Wenn Sie mehr über Grundlegendes zu Gruppentherapien lesen möchten, empfehlen wir folgende Literatur: Irvin D. Yalom (2015): Theorie und Praxis der Gruppenpsychotherapie (Leben Lernen, Bd. 66): Ein Lehrbuch. 66 Bände: Klett-Cotta.
Die bisherige Erfahrung zeigt außerdem, dass ein Trainerinnen-/Trainerteam aus zwei Personen mit mindestens einer erfahrenen Person zu empfehlen ist. Dabei kann zwischen der Sprecherinnen- bzw. Sprecherrolle nach der Hälfte des Trainings, also nach dem Austausch, abgewechselt werden. Ein Team ermöglicht es außerdem, die einzelnen Termine im Sinne einer Intervision noch einmal zu besprechen.
Neben der Erfahrung mit der Führung von Gruppen ist eine grundsätzlich positive Grundeinstellung gegenüber Computerspielen und sozialen Netzwerken hilfreich. Dabei ist es nicht notwendig, dass man diese Anwendungen selbst nutzt oder dass eine ausgeprägte Expertise bezüglich aktueller Spiele oder sozialen Netzwerken vorliegt. Es ist aber hilfreich, wenn zumindest oberflächliches Wissen besteht. Informationen lassen sich leicht im Internet beschaffen. Folgende Internetseiten sind zu empfehlen (Stand 2024):
-
www.spieleratgeber-nrw.de (auch als YouTube Kanal)
Eine andere Möglichkeit ist es, sich Let's Play-Videos von bekannten Spielerinnen und Spielern anzuschauen oder Gaming-Zeitschriften wie PC Games, GameStar oder Games Aktuell zu lesen. Dabei muss man allerdings auch wissen, dass es kaum Information ohne Interessenkonflikte gibt.
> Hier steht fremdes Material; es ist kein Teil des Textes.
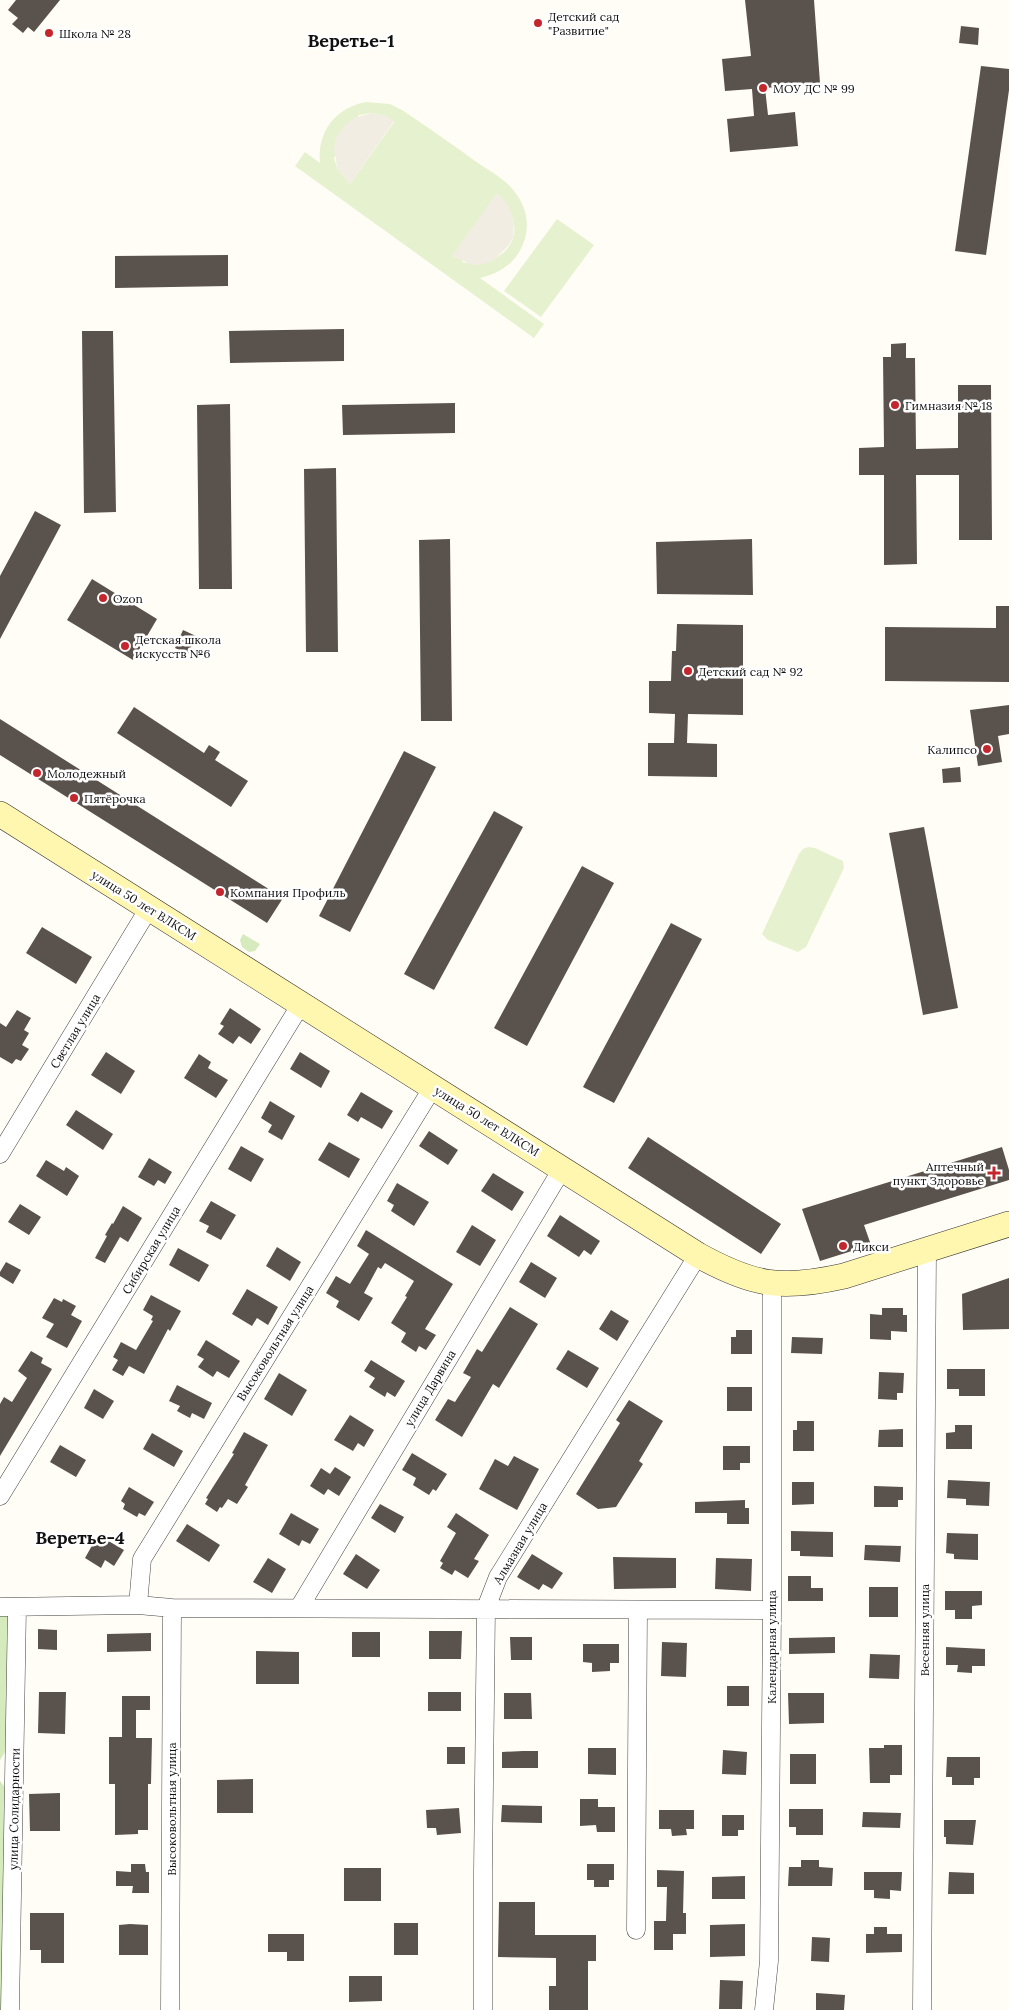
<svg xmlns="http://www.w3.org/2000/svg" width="1009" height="2010" font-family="Lora,serif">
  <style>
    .green { fill: #d5ebbd }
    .pitch { fill: #e6f2cf; fill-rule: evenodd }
    .plaza { fill: #f1ede2 }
    .building { fill: #5a524d }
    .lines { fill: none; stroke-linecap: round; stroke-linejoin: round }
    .street-casing { stroke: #444; stroke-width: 19 }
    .secondary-casing { stroke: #333; stroke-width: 26 }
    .street { stroke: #fff; stroke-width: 18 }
    .secondary { stroke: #fff6b0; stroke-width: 25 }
    .poi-dot { fill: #c4262e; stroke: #fff; stroke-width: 2 }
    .labels { text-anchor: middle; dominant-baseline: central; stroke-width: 5; stroke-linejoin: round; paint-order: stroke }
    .poi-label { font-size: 12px; fill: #111; stroke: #fff; text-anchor: start }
    .street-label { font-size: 12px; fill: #111; stroke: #fff }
    .district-label { font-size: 18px; font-weight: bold; fill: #111; stroke: #fff }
  </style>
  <rect width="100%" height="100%" fill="#fffdf5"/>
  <!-- green -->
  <path class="green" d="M243,934L260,944L255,951L249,952L242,947L240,940Z
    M0,1613L10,1614L7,1749L0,1760Z
    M0,1781L7,1790V2010H0Z"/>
  <!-- pitch -->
  <path class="pitch" d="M366,102L390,104L402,110C428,127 453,145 478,163C490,171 505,179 514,191C526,205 531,226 523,244C515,264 500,273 480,278L544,324L534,338L295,166L305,152L320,163C317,132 335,108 366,102ZM372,113L386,116L394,122L350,184L337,168L334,158L359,115ZM496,194C503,198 505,202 508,209C510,214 514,219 514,224C518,253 486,268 462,262Z
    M557,219L594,245L541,317L504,291Z
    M808,847L815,848L843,861L844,868L806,947L798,952L768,940L762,934L799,854L803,849Z"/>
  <!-- plaza -->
  <path class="plaza" d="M372,113L386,116L394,121L350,184L337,168L334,147L336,138L346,124L354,118Z
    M496,194L503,199L509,207L514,223L513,238L508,246L494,260L483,264L472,265L452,256Z"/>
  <!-- building -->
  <path class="building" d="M16,0H60L34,32L28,27L23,33L12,24L18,18L8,10Z
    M745,0H814L820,83L765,88L768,115L795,112L798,146L730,152L727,119L754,116L752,89L725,91L722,59L751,56Z
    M961,26L979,28L978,45L959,43Z
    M981,66L1009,69V90L986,255L955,251Z
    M228,255V286L115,288V256Z
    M344,329V361L230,363L229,331Z
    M82,331H113L116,512L84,513Z
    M906,343V358H915L916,449L958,448V385H991L992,540H959V475H916L917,564L884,565V475H859V448L884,447L883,357H891V344Z
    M455,403V433L343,435L342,405Z
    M230,404L232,589H199L197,405Z
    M336,468L338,652H306L304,469Z
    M35,511L61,525L0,639V576Z
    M450,539L452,721H421L419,540Z
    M752,539L753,595L657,594L656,542Z
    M92,579L157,619L133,660L67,620Z
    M996,606H1009V682L885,681V627L996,628Z
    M677,624L743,625V715L688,714L687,743L717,744V777L648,776V743H674L675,714L649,713V681H671L672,651H676Z
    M183,630L196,636L188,654L175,648Z
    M1009,705V734L998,736L1002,762L978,766L970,710Z
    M134,707L204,753L209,745L220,752L215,760L248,781L231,807L117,733Z
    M0,719L283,898L267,923L0,755Z
    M404,751L436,767L350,932L319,916Z
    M960,767L961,782L943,783L942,769Z
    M494,811L523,827L434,990L404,974Z
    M924,827L958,1008L923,1015L889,833Z
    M582,866L614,883L527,1046L494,1028Z
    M671,923L702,939L614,1103L583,1087Z
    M42,927L92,957L76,984L26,953Z
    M230,1008L261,1029L251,1044L239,1036L233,1044L218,1034L224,1026L220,1024Z
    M17,1010L31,1018L24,1030L29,1033L22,1045L29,1049L21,1061L16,1059L12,1064L0,1057V1023L6,1027Z
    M106,1052L135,1071L121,1094L91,1075Z
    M300,1052L330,1071L321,1088L290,1069Z
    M199,1054L211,1062L208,1068L228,1080L216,1098L184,1078Z
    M361,1092L393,1111L382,1129L361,1117L358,1122L347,1115Z
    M270,1101L295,1116L282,1140L268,1132L272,1125L261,1118Z
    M76,1110L113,1134L103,1150L66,1125Z
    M429,1131L458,1150L448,1165L419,1146Z
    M648,1137L781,1224L761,1254L628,1168Z
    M329,1142L360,1159L349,1178L318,1160Z
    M241,1146L264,1159L251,1182L228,1169Z
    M1002,1147L1009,1170V1180L864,1225L871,1245L820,1261L802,1209Z
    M149,1158L172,1172L165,1184L158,1180L154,1186L138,1177Z
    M46,1160L64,1171L66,1167L79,1176L67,1196L36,1176Z
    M493,1173L524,1192L512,1211L481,1191Z
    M397,1183L429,1202L414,1226L391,1211L394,1205L387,1201Z
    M211,1201L236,1215L221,1240L206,1232L209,1226L199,1221Z
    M20,1204L41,1217L29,1235L8,1222Z
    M123,1206L142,1218L128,1242L120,1237L105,1263L95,1258L107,1236L105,1235L112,1223L113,1224Z
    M560,1215L600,1241L591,1255L584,1250L579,1257L547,1236Z
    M472,1225L496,1240L480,1266L456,1252Z
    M366,1230L453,1284L425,1329L436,1335L426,1350L419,1346L416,1352L401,1342L406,1333L391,1323L407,1297L405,1296L414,1281L385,1263L381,1269L378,1267L364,1293L373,1298L359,1321L336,1307L339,1301L326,1293L336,1276L350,1284L369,1254L357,1246Z
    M277,1247L301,1262L290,1281L266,1266Z
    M178,1248L209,1265L199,1282L169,1265Z
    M6,1262L21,1270L13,1284L0,1276V1272Z
    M531,1262L557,1278L545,1298L519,1282Z
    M1009,1278V1329L963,1330L962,1294Z
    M247,1289L278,1307L268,1325L257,1318L252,1326L232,1314Z
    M151,1295L181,1311L170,1331L168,1329L144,1374L129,1366L123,1376L112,1370L118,1360L113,1357L121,1342L136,1350L153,1321L151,1320L153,1316L143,1310Z
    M54,1298L62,1302L63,1299L76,1306L71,1315L82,1321L67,1348L46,1337L54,1324L42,1318Z
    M510,1307L538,1324L499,1388L493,1384L462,1437L435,1420L448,1399L455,1402L471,1377L463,1373L477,1349L482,1352Z
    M882,1308H903V1315H907V1332L891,1331V1340L870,1339V1314L882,1315Z
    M611,1310L629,1321L617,1341L599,1329Z
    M736,1330H752V1354H731V1337H736Z
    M792,1337L823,1338L822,1354L791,1353Z
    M206,1340L240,1361L229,1378L217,1371L213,1377L198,1367L204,1359L197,1355Z
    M568,1350L599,1368L587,1388L556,1369Z
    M31,1351L43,1358L41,1363L52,1369L0,1456V1404L4,1397L12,1402L27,1378L18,1371Z
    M371,1360L405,1381L395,1397L387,1392L385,1397L369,1387L375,1378L364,1371Z
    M947,1369H985V1396H959V1389H947Z
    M879,1372L904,1373L903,1393H897V1400L878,1399Z
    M279,1373L307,1390L292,1416L264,1399Z
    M177,1385L212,1403L204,1419L192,1413L190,1418L177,1411L180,1406L169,1401Z
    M727,1387H752V1411H727Z
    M94,1389L114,1401L103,1419L84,1408Z
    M629,1400L663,1421L639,1461L643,1464L616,1507L598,1509L576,1494L620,1423L616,1420Z
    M350,1415L374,1430L364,1447L358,1443L353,1451L334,1440Z
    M797,1421H814V1451H793V1430H797Z
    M955,1425H972V1449H946V1433L955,1432Z
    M903,1429V1447H878L879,1430Z
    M244,1432L268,1445L245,1485L248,1487L237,1504L228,1499L222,1508L220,1507L217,1512L205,1504L208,1499L206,1498L234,1454L232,1453Z
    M152,1433L183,1451L174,1467L143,1449Z
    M60,1445L86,1460L76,1477L50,1462Z
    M723,1446H750V1463H740V1470H723Z
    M412,1453L447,1474L436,1491L433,1489L429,1495L413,1485L416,1478L402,1470Z
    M514,1456L539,1469L517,1510L479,1489L495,1459L508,1466Z
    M335,1467L351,1477L339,1496L328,1489L324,1495L310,1486L321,1468L330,1474Z
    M948,1480L990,1482L989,1506L966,1505V1499L947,1498Z
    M792,1482H814V1504L792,1505Z
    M874,1486L903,1487V1500H898V1507H874Z
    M129,1487L154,1502L145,1516L139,1513L137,1517L123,1509L125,1504L121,1501Z
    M745,1500V1508H749V1524H727V1513H695V1502Z
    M380,1504L404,1517L395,1533L371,1518Z
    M291,1513L319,1529L310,1544L302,1540L299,1546L279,1534Z
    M456,1513L489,1535L474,1559L479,1561L468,1578L455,1570L452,1575L440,1568L443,1563L440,1561L456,1533L447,1527Z
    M187,1524L220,1545L209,1562L176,1541Z
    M791,1531L833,1532V1557L800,1556V1551H791Z
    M947,1533L978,1534V1560L954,1559V1554L946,1553Z
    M98,1535L124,1550L114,1566L105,1560L101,1568L85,1558Z
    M865,1545L901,1546L900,1562L864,1560Z
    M356,1554L380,1570L367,1589L343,1574Z
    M532,1554L563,1573L552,1589L543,1584L539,1590L517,1577Z
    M613,1557L676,1558V1588L614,1589Z
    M268,1558L286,1569L272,1593L253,1582Z
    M716,1558L752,1559L751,1591L715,1589Z
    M788,1576H811V1588H823V1601H788Z
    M869,1587H898V1617H869Z
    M945,1591H982V1605L972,1606V1619H955V1610H945Z
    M38,1629L57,1630V1650L38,1649Z
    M429,1631H462L461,1659H429Z
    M352,1632H380V1657H352Z
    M151,1633V1651L107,1652V1634Z
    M510,1637H532V1660H511Z
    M835,1637V1653L789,1654V1638Z
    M662,1642L687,1643L686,1677L661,1676Z
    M583,1644H619V1663H610V1671L592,1672V1663L583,1662Z
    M946,1647L985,1649V1666H972V1673L957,1672L958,1665H946Z
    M256,1651L299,1652V1684H256Z
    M870,1654L900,1655L899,1679L869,1678Z
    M727,1686H749V1706H727Z
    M39,1692H66L65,1734L38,1733Z
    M428,1692H461V1711H428Z
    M504,1693H531L532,1719H504Z
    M788,1693H824V1723L789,1724Z
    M122,1696H150V1710H136V1738H152L151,1784H148V1830H138V1834L115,1835V1784H109V1737H122Z
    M884,1745H902V1775H890V1783H870L869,1748H884Z
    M447,1747H465V1764H447Z
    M588,1748H616V1775L588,1774Z
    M723,1750L747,1752L746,1775L722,1774Z
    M523,1751H538V1768H502V1752Z
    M790,1754H816V1784H790Z
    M947,1757H980V1778H974V1785H952V1777H946Z
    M253,1779V1813H217V1780Z
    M60,1793V1831H30L29,1794Z
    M580,1799H598V1807H615V1832H597L596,1825L580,1826Z
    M502,1805L542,1806V1823L501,1822Z
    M459,1808L461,1833L437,1835L436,1828H427L426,1810Z
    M789,1809H823V1835H796V1827H789Z
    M659,1810H694V1829H686L687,1835L672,1836L671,1829H659Z
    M863,1812L901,1813L900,1828L862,1827Z
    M722,1815H744V1830H738V1836H722Z
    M944,1820H976L973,1845L946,1844V1837H944Z
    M801,1860H819V1867L833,1868L832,1886H788L789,1867H801Z
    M131,1864H145L146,1872H149V1893H132L133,1886H116V1871L131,1872Z
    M587,1864H614V1880H609V1887H594V1880H587Z
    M344,1868H381V1901H344Z
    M657,1870L684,1871L683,1913H686V1934H673V1950H654V1921H666L667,1887H657Z
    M864,1872H902L901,1891L890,1890V1899L874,1898V1890H864Z
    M949,1872L974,1873V1894H948Z
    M745,1876V1899H712V1877Z
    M499,1902H535V1935H596V1961H588V2010H549V1986H556V1958L498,1957Z
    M30,1913H64V1963H41V1950H30Z
    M394,1923H418V1955H394Z
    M130,1924L148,1925V1955H119V1925Z
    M745,1924V1956L710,1957V1925Z
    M874,1927H887V1934H902V1952L866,1953V1934H874Z
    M268,1934H304V1961H287V1952H268Z
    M812,1937L830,1938L829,1962L811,1961Z
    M349,1976H382V2001L349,2002Z
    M720,1980L743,1981L742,2009H719Z
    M816,1993L845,1995L844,2010H816Z"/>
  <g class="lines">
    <defs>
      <path id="street" d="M0,1154L149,908
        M0,1496L301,1004
        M138,1605L142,1559L433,1087
        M0,1607L138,1605L172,1608L772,1610
        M299,1608L562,1169
        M636,1930L638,1610
        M10,2010L17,1608
        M170,2010L172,1608
        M483,2010V1872L486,1608L498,1577L698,1255
        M764,2010L769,1961L772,1610V1283
        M922,2010L927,1250"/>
      <path id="secondary" d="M0,814L698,1255C754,1286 782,1290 844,1276L1009,1224"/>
    </defs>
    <!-- street casing -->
    <use href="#street" class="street-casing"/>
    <!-- secondary casing -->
    <use href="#secondary" class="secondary-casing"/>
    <!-- street -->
    <use href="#street" class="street"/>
    <!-- secondary -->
    <use href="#secondary" class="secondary"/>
  </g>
  <!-- markers -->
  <g class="poi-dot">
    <circle cx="538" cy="23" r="5"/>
    <circle cx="49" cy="33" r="5"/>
    <circle cx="763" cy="88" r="5"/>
    <circle cx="895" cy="405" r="5"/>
    <circle cx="103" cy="598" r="5"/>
    <circle cx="125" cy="646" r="5"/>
    <circle cx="688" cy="671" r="5"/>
    <circle cx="987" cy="749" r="5"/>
    <circle cx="37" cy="773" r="5"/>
    <circle cx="74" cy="798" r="5"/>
    <circle cx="220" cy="892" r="5"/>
    <path d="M991.5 1165.5h5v5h5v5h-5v5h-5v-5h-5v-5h5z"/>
    <circle cx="843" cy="1246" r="5"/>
  </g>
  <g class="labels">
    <!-- poi labels -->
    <g class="poi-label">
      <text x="548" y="16">Детский сад<tspan x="548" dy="14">"Развитие"</tspan></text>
      <text x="59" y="33">Школа № 28</text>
      <text x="773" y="88">МОУ ДС № 99</text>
      <text x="905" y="405">Гимназия № 18</text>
      <text x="113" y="598">Ozon</text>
      <text x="135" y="639">Детская школа<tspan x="135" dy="14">искусств №6</tspan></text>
      <text x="698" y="671">Детский сад № 92</text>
      <text x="977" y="749" text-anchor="end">Калипсо</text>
      <text x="47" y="773">Молодежный</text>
      <text x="84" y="798">Пятёрочка</text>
      <text x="230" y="892">Компания Профиль</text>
      <text x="984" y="1166" text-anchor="end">Аптечный<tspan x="984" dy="14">пункт Здоровье</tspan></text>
      <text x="853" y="1246">Дикси</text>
    </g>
    <!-- street labels -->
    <g class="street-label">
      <text transform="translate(144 905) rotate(32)">улица 50 лет ВЛКСМ</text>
      <text transform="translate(75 1031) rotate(-59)">Светлая улица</text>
      <text transform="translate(487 1121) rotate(32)">улица 50 лет ВЛКСМ</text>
      <text transform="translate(151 1250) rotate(-59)">Сибирская улица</text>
      <text transform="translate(275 1343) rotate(-58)">Высоковольтная улица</text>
      <text transform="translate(430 1388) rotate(-59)">улица Дарвина</text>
      <text transform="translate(520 1543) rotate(-59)">Алмазная улица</text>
      <text transform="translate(924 1630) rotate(-90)">Весенняя улица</text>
      <text transform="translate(771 1647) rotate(-90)">Календарная улица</text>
      <text transform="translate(14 1809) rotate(-89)">улица Солидарности</text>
      <text transform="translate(171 1809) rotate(-90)">Высоковольтная улица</text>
    </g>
    <!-- district labels -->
    <g class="district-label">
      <text x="351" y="40">Веретье-1</text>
      <text x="80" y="1537">Веретье-4</text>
    </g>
  </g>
</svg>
Die PC-Zeitschriften berichten im Interesse der Industrie, die genannten Seiten im Sinne der Suchtprävention.
Die Erfahrung zeigt, dass Trainerinnen und Trainer im ISES! Gruppentraining mit einer heterogenen Gruppe von Eltern konfrontiert sind – abgesehen vom Bildungsgrad der Eltern, der in den Gruppen meist recht hoch war (88?% mit Studienabschluss; ? Kap. 3). Die Gruppen waren heterogen bezüglich Erziehungsvorstellungen, Familienkonstellationen, Haltungen zum Internet, Expertise zu Computerspielen und sozialen Netzwerken, oder bezüglich dem Schweregrad der Problematik der Kinder. Wir empfehlen den Trainerinnen und Trainern, diese Heterogenität der Gruppe als Ressource zu nutzen und Eltern mit mehr Erfahrung einzubinden, sodass weniger erfahrene Eltern davon profitieren können.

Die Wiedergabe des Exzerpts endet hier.